=== DATA SHOWN ===

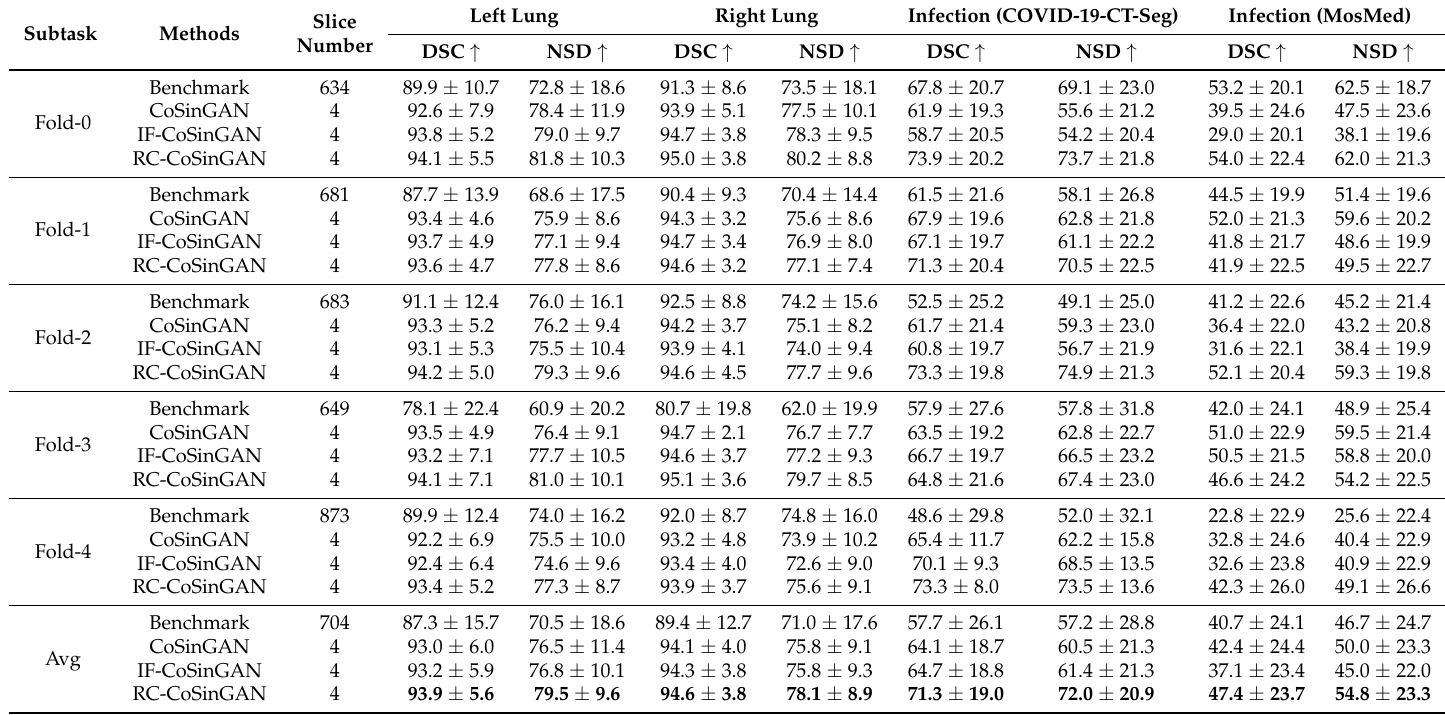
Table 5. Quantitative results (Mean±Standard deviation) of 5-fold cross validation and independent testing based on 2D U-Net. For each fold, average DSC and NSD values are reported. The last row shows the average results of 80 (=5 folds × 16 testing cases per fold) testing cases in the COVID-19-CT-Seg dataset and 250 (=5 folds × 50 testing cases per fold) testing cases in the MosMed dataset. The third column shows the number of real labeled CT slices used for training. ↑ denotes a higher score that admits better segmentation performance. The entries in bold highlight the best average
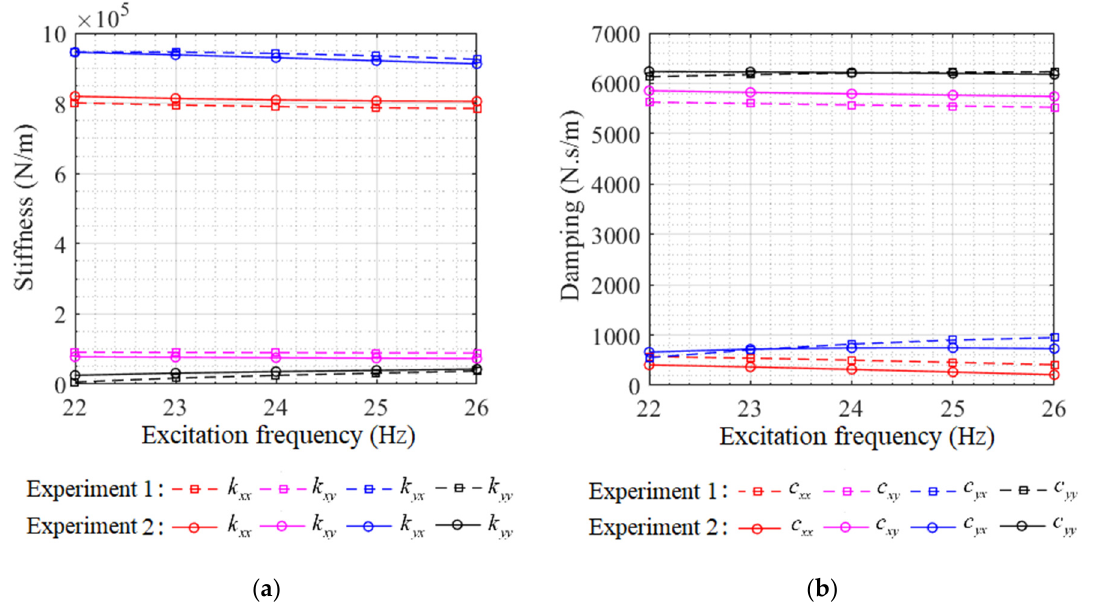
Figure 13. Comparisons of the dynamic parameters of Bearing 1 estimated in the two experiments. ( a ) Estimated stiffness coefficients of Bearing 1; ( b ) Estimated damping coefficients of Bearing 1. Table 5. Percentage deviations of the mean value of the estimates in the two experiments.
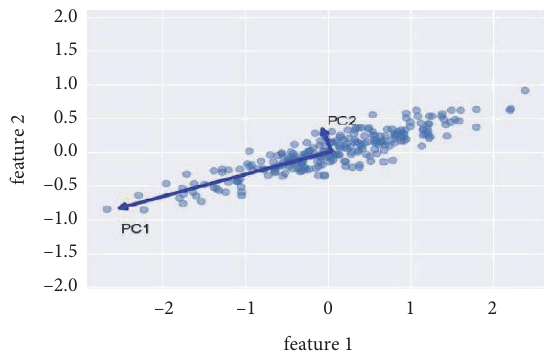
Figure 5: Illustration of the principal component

===

■ WORK INSTRUCTIONS
Output each line of the listing above, word for word, from the one holding "Figure 13. Comparisons" through the last line, both included; omit the pictures.

■ TASK SOLUTION
Figure 13. Comparisons of the dynamic parameters of Bearing 1 estimated in the two experiments. ( a ) Estimated stiffness coefficients of Bearing 1; ( b ) Estimated damping coefficients of Bearing 1. Table 5. Percentage deviations of the mean value of the estimates in the two experiments.
Figure 5: Illustration of the principal component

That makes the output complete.